Erdoğan çok  iyi bir oyuncu. Siyasetin kurdu. Manevra kabiliyeti çok iyi. Kendisine sadakat bağı (çıkarla, makamla, tehditle,  vb) kurduğu kesimleri müthiş koordine ediyor, yönlendiriyor. Bu konuda devletin tüm imkanlarını sınır, kural, ilke tanımadan kullanıyor. Bazıları menfaatini yitirmemek için, bazıları korku ve kaygısından Erdoğan’a biatını sürdürüyor. Tabanı akıl ve mantık dışı konularda, (varsa) ilkeleriyle çelişen durumlarda bile Erdoğan’ın söylemlerini meşrulaştırıp bir şekilde izah edebiliyorlar. Oluşturduğu medya ve satın aldığı kişiler, kontrol ettiği yargı, mafyatik araç haline getirilen kolluk kitleleri gütme konusunda ona imkan hazırlıyor. Havuz yazarları, AKP’nin naylon aydınları aynı günde bir kaç defa dönmek, tükürdüklerini yalamak zorunda kalıyorlar. Bu yola bir defa girince yalancı-yamacı hikayesindeki yamacı rolünü oynama dışında seçenek kalmıyor kendilerine. Biraz farklı düşünenler ve ses verenler aleme ibret olacak şekilde cezalandırılıyor. Kitle psikolojisinin etkisiyle geri kalanlar siniyor, susuyor, pusuyor.


 
Erdoğan özellikle milliyetçi-muhafazakar kesim üzerinde etkili güçlü bir figür.

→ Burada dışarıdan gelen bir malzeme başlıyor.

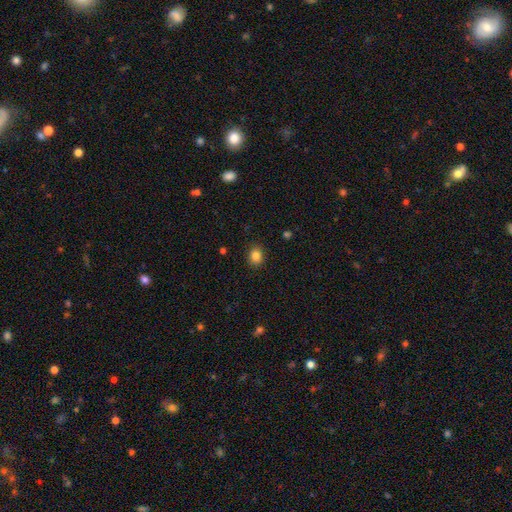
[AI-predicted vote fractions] The model was most divided on "how rounded": round: 62%, in between: 37%, cigar-shaped: 1%. More confident: merging — none (88%); smooth or featured — smooth (85%).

Dini ve milli duyarlılıkları harika istismar ediyor. Halkın bam telini biliyor. Güzel Kur’an okuyor, her yerde cami açıyor. Toplumun özlemlerini, beklentilerini tespit edip ona göre davranmakta üstüne yok. Eğitimli, dünya görmüş insanlara itici ve banal gelse de kitleler için Erdoğan karizmatik bir lider. Fakat Erdoğan yalnız adam, tek başına. Ergenekon ise sistematik çalışan yapılanma. Ergenekon bir lider hareketi değil, bir kadro hareketi. Onların da sınırları, ilkeleri yok. Hedeflerine ulaşmak için cinayet, sabotaj, katliam dahil her şeyi yaparlar. Ergenekon’un köklerini İttihatçılara kadar götürürseniz 100 yılı aşkın süredir operasyonel kabiliyete, militer ve paramiliter tecrübeye sahipler. Ergenekon her dönemde her seviyede yetişmiş insana, önemli rütbede askerlere, bürokratlara, yargıçlara sahip olmuş ve bunları örgütlü ve etkili kullanabilmiş bir yapı. Ergenekoncular devetin içinde organize ve senkronize hareket edebildikleri gibi toplumu maniple edecek, kaos kargaşa çıkaracak paramiliter yapıları, suç örgütlerini de kolayca kullanır. Kurumsal bir hafızaya ve sistematik işleyişe sahip bu derin yapı sık sık devlete, topluma balans ayarları yaptı. Ordu en güçlü ve etkili oldukları kurumdu. Bu nedenle yıllarca TSK üzerinden millete, siyasete baskı uyguladılar. Üst yargı organlarında bu yapıyı koruyan ve yaptıklarını meşrulaştıran etkili yargıçlar hep oldu. Yazar, gazeteci, aydın, akademisyen kılığında toplum içinde etkili propagandistleri vardı ve ihtiyaca göre bunları kullandılar. Erdoğan kendisi ve çıkarcı çevresi için toplumun inanç ve değerlerini istismara dayalı günübirlik siyaset izlerken, Ergenekoncular bir hedef etrafında biraraya gelen, nispeten iyi yetişmiş kişilerden oluşan ve uzun erimli planları olan bir kadro hareketidir. Erdoğan kısa mesafa koşucusudur; Ergenekon maratoncu. Erdoğan her yöne dönebilen, manevra kabiliyeti yüksek fiyakalı bir binek aracıdır. Ona binilir ve hedefe varınca inilir. Ergenekon ise tank gibi etkili ve tahrip edicidir. Ağır gider ama yol alır. Taktik olarak yönü değişse de stratejik hedefi değişmez. Erdoğan gibi konjoktörel düşünmez, taktik hareketlere takılmaz, sabırla, uzun erimli hedefine yürür. Erdoğan patlayınca Erdoğanizm patlar, itibarsızlaşır; ama Ergenekoncular yolculuğuna devam eder.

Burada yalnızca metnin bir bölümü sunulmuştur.